Monday, Apr. 11, 1955

Kleine Blockade

Somewhere in the Kremlin, the Communists appear to keep a Machiavellian UNIVAC with buttons, lights and levers that can bring into operation any one of 10,000 devices of skulduggery. Press the button labeled Peace, and peace doves take off from dovecotes in every capital; pull the lever marked Hate America, and such words as "jackal" and "hyena" leap into stereotype on a hundred printing presses. The cold-war machine comes equipped with a Parliament-Persuader that brings out Communist hecklers in Rome, Paris and Tokyo, a Double-Meaning Coding Machine for use during U.N. debates, an Automatic Truce Violator with wave lengths set for Korea and Indo-China. But of all the mechanisms, the most carefully calibrated is the squeezer known as the Berlin Blockade. It is so sensitive that it can register cold-war pressure by the raising or lowering of a road barrier, or by a sudden slowdown in the Berlin elevated railway.

Push Button. The Berlin squeezer was used at full pressure in 1948-49 (when it was broken by the airlift), and at half pressure in 1951, after the West proposed West German rearmament. Last week the Kremlin pushed the button again.

Without warning, the Reds clamped down on the narrow highway lifeline that links the Red-encircled island of West Berlin with free West Germany. Tolls on Western vehicles crossing the Soviet zone to and from Berlin were raised by 1,100% for the heavy trucks and trailers which carry two-fifths of all goods entering West Berlin, 400% for buses, 300% for cars, 200% for motorcycles. Heavy vehicles, which formerly paid less than $5 a round trip, would now have to pay as much as $95. West Berliners wondered whether die kleine Blockade, as they were soon calling it, was the start of another attempt to starve them into submission.

Counter Device. The Communist pretext was that the highways linking Berlin to West Germany had been damaged by frost and overuse, and that the extra tolls were needed for their repair. "Sheer chicanery," snapped Chancellor Konrad Adenauer, who recognized the new Red pressure for what it was: an attempt at revenge for the decision to rearm West Germany. Adenauer ordered 18 new trains to be put on the Berlin run (so far, the Reds have not interfered with railroad traffic). West Berlin set up a special fund of $250,000 to pay the truckers' extra tolls.

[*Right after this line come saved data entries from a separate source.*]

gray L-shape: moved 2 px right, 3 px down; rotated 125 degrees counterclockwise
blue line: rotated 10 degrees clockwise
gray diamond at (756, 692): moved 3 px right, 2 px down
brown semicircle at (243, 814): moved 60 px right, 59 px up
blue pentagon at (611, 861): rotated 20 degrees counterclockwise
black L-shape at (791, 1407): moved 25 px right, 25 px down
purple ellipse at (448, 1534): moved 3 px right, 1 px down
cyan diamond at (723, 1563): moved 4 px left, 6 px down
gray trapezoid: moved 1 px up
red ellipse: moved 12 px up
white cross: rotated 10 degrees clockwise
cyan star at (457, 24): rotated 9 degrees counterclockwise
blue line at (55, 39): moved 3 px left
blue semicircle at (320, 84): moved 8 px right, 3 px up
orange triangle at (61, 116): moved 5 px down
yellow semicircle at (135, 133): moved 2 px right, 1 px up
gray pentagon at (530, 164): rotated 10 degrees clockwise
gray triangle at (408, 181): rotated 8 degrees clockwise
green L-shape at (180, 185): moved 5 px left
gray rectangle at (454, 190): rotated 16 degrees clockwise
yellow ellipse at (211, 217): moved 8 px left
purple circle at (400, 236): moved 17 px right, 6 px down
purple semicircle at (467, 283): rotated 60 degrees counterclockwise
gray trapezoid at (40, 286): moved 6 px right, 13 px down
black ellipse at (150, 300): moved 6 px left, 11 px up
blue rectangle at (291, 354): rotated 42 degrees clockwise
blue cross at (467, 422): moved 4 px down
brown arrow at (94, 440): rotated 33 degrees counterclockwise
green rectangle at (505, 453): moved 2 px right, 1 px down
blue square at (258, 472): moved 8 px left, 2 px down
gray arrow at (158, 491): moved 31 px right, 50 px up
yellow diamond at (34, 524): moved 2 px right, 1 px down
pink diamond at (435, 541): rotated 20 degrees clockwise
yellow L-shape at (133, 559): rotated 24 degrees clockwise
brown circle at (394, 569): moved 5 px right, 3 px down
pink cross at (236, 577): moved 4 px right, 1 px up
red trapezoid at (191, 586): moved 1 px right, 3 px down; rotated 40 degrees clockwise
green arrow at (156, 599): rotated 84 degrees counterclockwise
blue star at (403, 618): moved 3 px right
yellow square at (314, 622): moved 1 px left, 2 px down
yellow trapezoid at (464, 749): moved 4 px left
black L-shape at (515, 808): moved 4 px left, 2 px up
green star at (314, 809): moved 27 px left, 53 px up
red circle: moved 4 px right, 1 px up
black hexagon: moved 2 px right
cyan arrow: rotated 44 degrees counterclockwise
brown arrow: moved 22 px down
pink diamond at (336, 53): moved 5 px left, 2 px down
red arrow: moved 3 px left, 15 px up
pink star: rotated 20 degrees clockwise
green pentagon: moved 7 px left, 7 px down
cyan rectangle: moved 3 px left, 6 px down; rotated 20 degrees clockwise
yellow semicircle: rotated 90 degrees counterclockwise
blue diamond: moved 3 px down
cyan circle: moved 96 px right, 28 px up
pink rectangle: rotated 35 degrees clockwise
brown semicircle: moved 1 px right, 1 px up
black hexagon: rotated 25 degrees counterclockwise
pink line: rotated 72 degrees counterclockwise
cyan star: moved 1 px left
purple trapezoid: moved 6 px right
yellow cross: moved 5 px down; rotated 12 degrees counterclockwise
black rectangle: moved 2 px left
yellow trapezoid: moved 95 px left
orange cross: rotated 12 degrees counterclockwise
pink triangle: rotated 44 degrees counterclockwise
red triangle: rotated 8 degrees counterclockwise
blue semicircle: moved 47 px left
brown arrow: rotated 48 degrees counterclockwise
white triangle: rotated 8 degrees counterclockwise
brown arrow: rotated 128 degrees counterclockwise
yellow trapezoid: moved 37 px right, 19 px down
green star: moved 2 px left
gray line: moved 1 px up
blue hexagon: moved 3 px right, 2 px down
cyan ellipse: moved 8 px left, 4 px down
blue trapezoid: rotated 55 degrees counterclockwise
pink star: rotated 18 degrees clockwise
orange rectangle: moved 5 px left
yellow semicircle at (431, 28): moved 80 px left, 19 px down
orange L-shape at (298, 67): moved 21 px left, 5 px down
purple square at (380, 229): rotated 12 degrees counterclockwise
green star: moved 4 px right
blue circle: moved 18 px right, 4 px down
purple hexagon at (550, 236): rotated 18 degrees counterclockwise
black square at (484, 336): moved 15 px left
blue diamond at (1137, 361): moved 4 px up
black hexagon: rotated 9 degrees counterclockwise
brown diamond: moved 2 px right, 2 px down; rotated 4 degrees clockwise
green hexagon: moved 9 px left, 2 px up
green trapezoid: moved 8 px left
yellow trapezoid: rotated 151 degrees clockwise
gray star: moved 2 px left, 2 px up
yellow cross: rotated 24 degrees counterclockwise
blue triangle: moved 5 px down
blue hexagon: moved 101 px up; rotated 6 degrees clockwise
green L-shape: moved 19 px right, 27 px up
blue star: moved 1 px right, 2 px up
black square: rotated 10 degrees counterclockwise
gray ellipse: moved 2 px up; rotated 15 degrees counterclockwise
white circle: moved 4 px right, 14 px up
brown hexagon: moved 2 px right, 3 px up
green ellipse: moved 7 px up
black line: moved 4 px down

The West also has its mechanisms, suitably adjustable to the occasion. Prosperous West Germany supplies the hungry East Germans with substantial quantities of food, coal and machinery, and the Communists would like to increase this trade. At week's end, the Bonn government casually let it be known that it was far too busy with the question of increased tolls to be bothered about increasing trade. Said Konrad Adenauer: "It won't last. They need East-West trade too badly."